Benchmarking cardano-tracer's new handle registry feature has been performed and evaluated. We're satisfied with seeing clear performance improvements along with cleaner code, and much better test coverage. Especially allocation rate and number of garbage collections (GC) could be significantly reduced, along with the CPU time required for performing GCs. This will allow for higher trace message throughput given identiacal system resources - plus less system calls issued to the OS in the process.

Furthermore, the new tracing system is getting improvements for its Prometheus output - like providing version numbers as metrics, or annotating metrics with their type - enhancing the output's overall utility.

UTxO Growth

The performance workbench now supports profiles aimed at simulating UTxO growth both for a single node and an entire cluster. Additionally, simulating different RAM sizes in combination with specific UTxO set sizes is supported. For a single block producing node, the focus is on quick turnaround when running a benchmark, gaining insight into the node's RAM usage and possible impact on the forging loop.

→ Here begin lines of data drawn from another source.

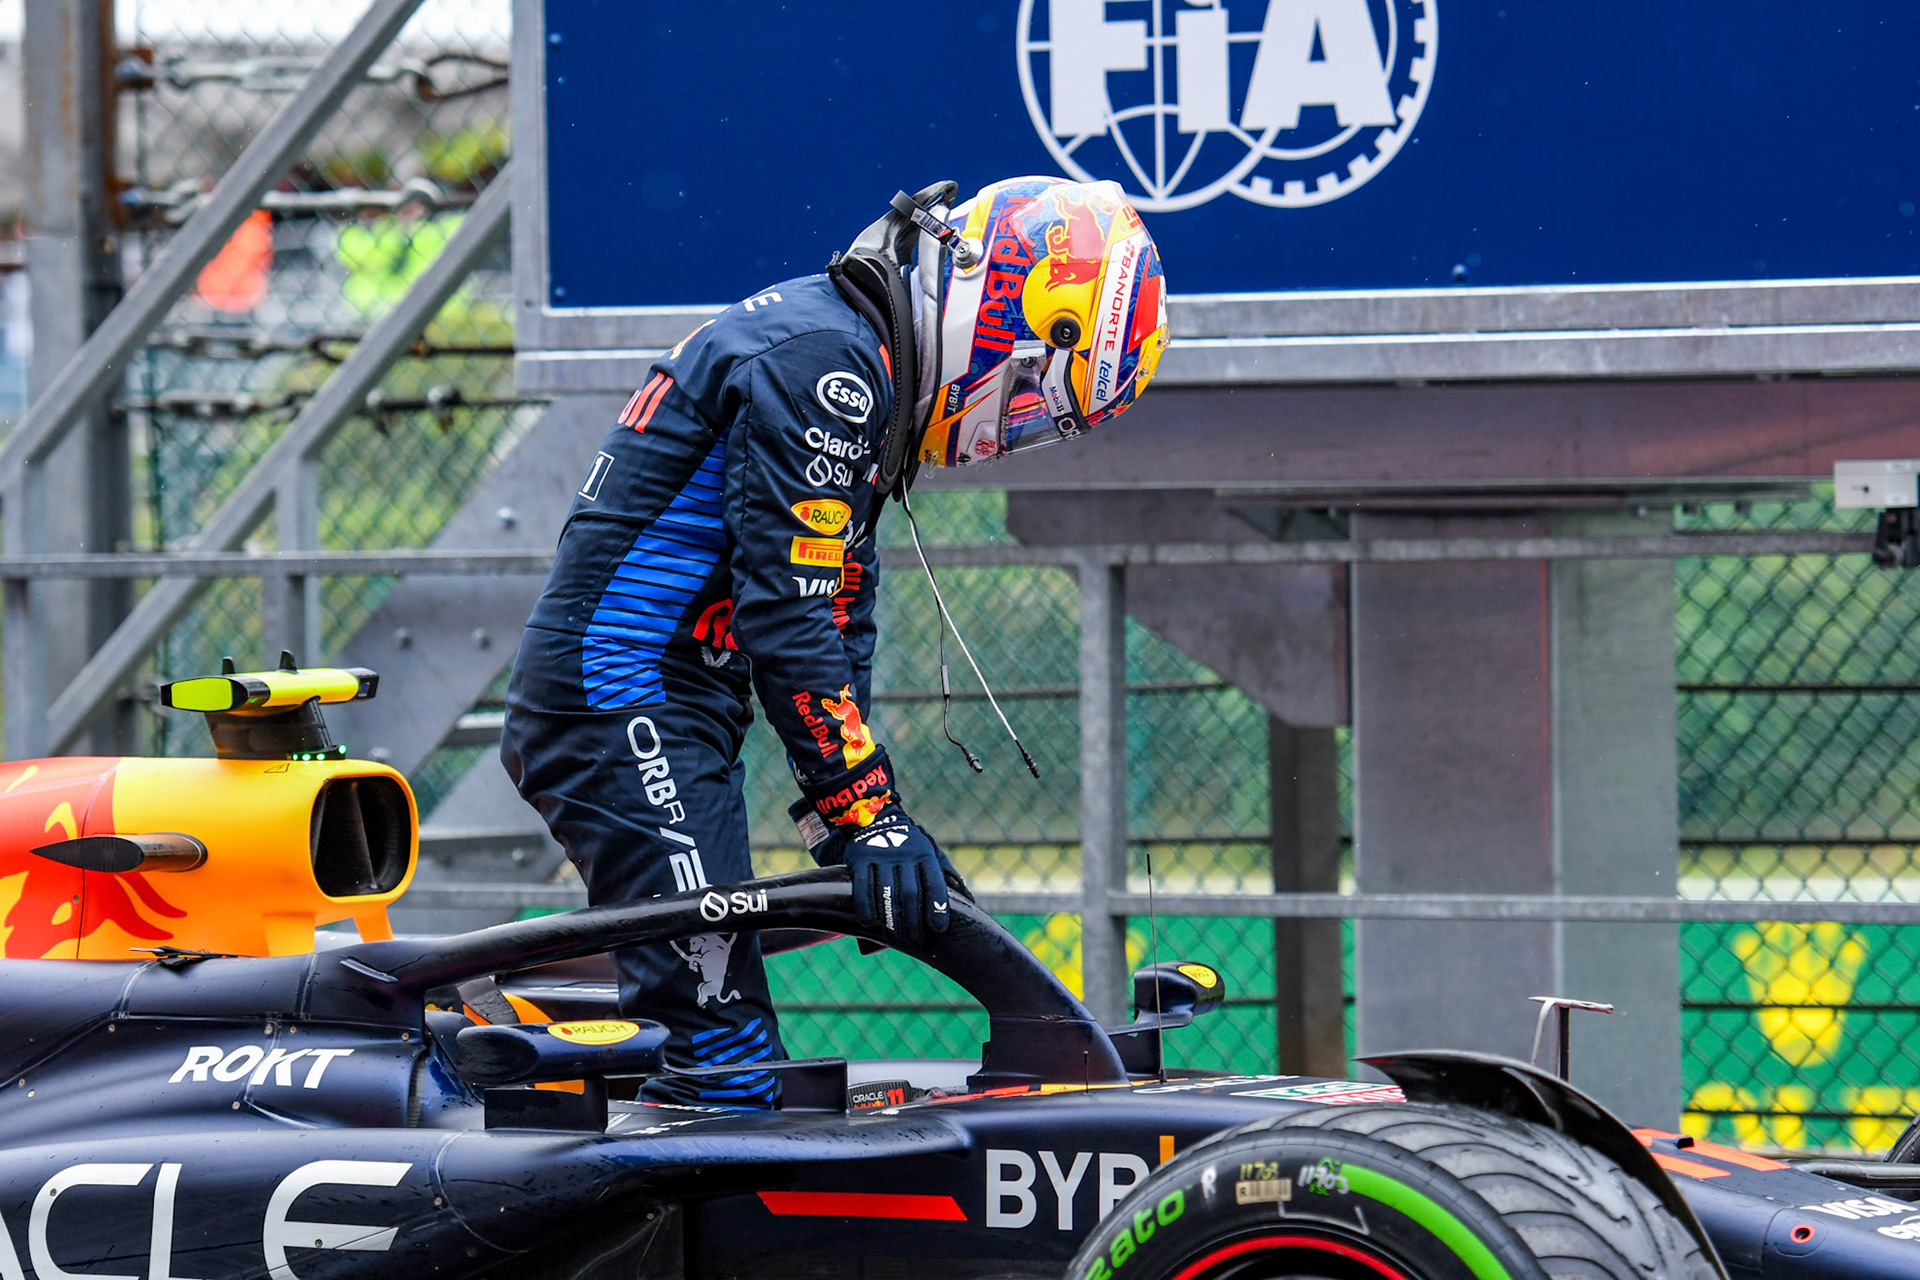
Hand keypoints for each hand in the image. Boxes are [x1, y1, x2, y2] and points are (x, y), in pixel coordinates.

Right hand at [842, 808, 954, 945]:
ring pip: (887, 892)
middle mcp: (904, 854)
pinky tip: (870, 922)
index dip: (937, 907)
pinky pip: (863, 886)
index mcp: (924, 854)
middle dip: (913, 920)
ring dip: (891, 918)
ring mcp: (881, 855)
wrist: (874, 819)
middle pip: (910, 892)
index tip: (938, 928)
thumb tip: (969, 902)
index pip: (934, 883)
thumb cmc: (907, 845)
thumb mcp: (927, 851)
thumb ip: (942, 874)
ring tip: (895, 938)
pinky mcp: (860, 858)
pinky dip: (866, 906)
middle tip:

The cluster profiles enable capturing block diffusion metrics as well, however they require a much longer runtime. We can now successfully benchmark the node's behaviour when dealing with UTxO set sizes 4x - 5x of current mainnet, as well as a possible change in behaviour when operating close to phsyical RAM limit due to that.

Nomad cluster

Our backend now supports allocating and deploying Nomad jobs for multiple clusters simultaneously - all while keeping existing automations operational. We've taken special precautions a cluster, as seen by the backend, can be efficiently and easily modified to reflect newly deployed, or changed, hardware. Additionally, we've added support for host volumes inside a Nomad allocation - which will be needed for benchmarking UTxO-HD's on-disk solution.